### About this task
Only the lines from the one containing "right elbow: (64, 147)" through the one containing "left hip: (4, 201)" should be printed, exactly as they appear below, with both ends included.

### Exercise data
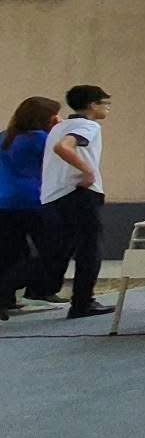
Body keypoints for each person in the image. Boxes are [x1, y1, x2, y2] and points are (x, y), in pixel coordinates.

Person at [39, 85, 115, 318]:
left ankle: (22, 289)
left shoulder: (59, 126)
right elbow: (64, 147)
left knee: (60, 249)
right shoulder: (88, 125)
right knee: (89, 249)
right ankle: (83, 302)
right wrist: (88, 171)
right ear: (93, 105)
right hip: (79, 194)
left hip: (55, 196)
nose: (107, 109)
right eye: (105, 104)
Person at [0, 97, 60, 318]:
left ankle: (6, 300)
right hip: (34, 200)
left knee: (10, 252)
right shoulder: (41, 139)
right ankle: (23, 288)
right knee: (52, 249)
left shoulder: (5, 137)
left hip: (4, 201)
--
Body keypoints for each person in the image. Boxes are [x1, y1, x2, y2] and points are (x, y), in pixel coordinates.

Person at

### Solution to the exercise
right elbow: (64, 147)
left knee: (60, 249)
right shoulder: (88, 125)
right knee: (89, 249)
right ankle: (83, 302)
right wrist: (88, 171)
right ear: (93, 105)
right hip: (79, 194)
left hip: (55, 196)
nose: (107, 109)
right eye: (105, 104)
Person at [0, 97, 60, 318]:
left ankle: (6, 300)
right hip: (34, 200)
left knee: (10, 252)
right shoulder: (41, 139)
right ankle: (23, 288)
right knee: (52, 249)
left shoulder: (5, 137)
left hip: (4, 201)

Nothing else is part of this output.